Legenda da imagem: quadro de Almeida Júnior, chamado "O violeiro" (1899), fotografado na Pinacoteca do Estado, em São Paulo.

Curiosidade: segundo o Houaiss, "concertina: instrumento da família do acordeão, de forma hexagonal, dotado de dois teclados de botões com que se produzem acordes e melodias; gaita".

8 comentários:

Anônimo disse...

Lindo, poético, sincero! Vc me fez lembrar de músicas que ouvia quando criança... e como vc, tb emendava palavras que depois não sabia o que significavam....rsrsrsr
Era muito bom, e com certeza, a melhor época de nossa vidas, né?
Bj

Alexandre Silva

Anônimo disse...

Kandy,
eu tb achava a música do "ribeirão que secou" muito deprê... Mas é muito melhor que muita coisa que as rádios executam por aí... Por exemplo, eu não tenho a menor dor na consciência em dizer que Mamonas Assassinas foram tarde, rs, pois, musicalmente falando, que falta eles fazem?
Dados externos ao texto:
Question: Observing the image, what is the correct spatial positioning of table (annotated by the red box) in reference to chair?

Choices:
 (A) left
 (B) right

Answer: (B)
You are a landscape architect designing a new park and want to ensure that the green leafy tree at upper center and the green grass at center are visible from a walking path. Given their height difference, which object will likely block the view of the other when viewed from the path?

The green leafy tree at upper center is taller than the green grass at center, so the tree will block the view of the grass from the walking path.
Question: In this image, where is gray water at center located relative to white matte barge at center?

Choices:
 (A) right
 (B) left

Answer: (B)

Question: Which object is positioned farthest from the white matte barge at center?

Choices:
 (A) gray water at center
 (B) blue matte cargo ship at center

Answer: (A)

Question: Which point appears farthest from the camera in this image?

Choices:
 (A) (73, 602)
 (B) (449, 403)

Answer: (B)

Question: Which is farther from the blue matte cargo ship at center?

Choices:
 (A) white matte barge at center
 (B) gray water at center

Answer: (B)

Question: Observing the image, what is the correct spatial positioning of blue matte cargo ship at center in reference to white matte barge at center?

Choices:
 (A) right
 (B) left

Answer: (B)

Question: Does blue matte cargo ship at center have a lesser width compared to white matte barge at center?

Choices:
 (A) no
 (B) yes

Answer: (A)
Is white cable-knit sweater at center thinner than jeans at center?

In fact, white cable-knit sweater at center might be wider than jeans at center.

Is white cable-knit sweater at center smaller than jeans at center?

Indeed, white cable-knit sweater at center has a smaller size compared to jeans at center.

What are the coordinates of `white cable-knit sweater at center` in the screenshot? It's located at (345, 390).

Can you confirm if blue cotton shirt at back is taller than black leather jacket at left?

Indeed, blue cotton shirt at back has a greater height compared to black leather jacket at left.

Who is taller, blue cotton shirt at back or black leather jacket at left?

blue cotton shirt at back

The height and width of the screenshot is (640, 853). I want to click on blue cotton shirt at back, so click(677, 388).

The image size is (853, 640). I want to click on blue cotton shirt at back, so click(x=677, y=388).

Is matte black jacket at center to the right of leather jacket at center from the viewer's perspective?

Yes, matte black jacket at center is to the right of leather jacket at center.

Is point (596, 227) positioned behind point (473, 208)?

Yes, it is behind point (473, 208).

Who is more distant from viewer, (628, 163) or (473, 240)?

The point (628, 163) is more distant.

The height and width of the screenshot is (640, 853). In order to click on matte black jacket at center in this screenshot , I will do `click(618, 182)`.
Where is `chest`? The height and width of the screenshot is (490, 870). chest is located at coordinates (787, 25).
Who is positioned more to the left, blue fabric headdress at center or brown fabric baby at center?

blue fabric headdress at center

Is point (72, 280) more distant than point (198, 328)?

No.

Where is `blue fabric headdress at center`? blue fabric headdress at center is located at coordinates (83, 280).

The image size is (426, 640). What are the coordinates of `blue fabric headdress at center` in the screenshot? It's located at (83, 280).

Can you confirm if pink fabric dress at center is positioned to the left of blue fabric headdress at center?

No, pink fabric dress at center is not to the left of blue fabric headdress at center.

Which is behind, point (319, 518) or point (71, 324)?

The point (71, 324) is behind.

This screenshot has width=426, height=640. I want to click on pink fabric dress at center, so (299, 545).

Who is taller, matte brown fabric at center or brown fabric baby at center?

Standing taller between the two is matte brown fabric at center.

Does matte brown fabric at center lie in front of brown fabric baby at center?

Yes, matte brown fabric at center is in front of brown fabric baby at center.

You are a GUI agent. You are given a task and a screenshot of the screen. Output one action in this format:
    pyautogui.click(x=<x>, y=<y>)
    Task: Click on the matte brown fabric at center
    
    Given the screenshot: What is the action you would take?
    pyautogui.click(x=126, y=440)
Teve um outro "funkeiro", eu acho, que cantava com o irmão e se foi...(tarde tb)... Depois minha mãe- que ouve pagode, pra meu desespero- não sabe por que eu "apelo" p/ as bandas de rock internacional... É muito mais profundo/ filosófico um álbum como o "Seventh son of the seventh son", do Iron Maiden, do que certas coisas que somos obrigados a engolir em português, como uma musiquinha da "água de coco", (do Daniel ou Alexandre Pires, eu graças a Deus não sei quem é...).
Bjs, da sempre revoltada,
Jana

Anônimo disse...

Ora, vc tirou a minha ilusão! Eles encontravam-se na esquina pra dançar o solidó!!! E Tumitinha era o menino apaixonado!

Anônimo disse...

Me reconheço em muitos dos seus textos... Esse é um deles...
Bjos...

Anônimo disse...

ai, ai, ai... muitos risos!!!
Como era bom demais ser criança!!
Gostosura de texto.

Anônimo disse...

Adorei...Lembrou-me nossa infância.
Lembro de uma música sobre uma tal de A Linda Rosa Juvenil, que vivia em um castelo e até hoje a tal linda rosa eu não tenho a mínima idéia do que seja. E o Atirei o Pau no Gato? Que coisa mais cruel com o bicho. E Dorme nene que a Cuca vem pegar????
Pergunto: Como conseguimos sobreviver a nossa infância e nos tornar pessoas tão normaizinhas depois de tudo isso? rsrsrsrsrsrsrs

Anônimo disse...

Kandy,
apesar de já termos conversado sobre isso, você acredita que ri muito lendo o texto?

Muito bom!

Beijos,

Anônimo disse...

Sinto-me privilegiada, por em certa época da minha vida poder ter lhe conhecido pessoalmente e hoje mais que naquela época, por incrivel que pareça, suas palavras acalmam meu coração...muitas vezes me encontro nas suas idéias...assim como nesse poema...o do Papai Noel e outros diversos que vou lendo aos poucos.
Parabéns, você é linda por dentro e por fora mais ainda, e você sabe disso!!!
Felicidades, saúde e um grande AMOR é o que desejo de coração pra você!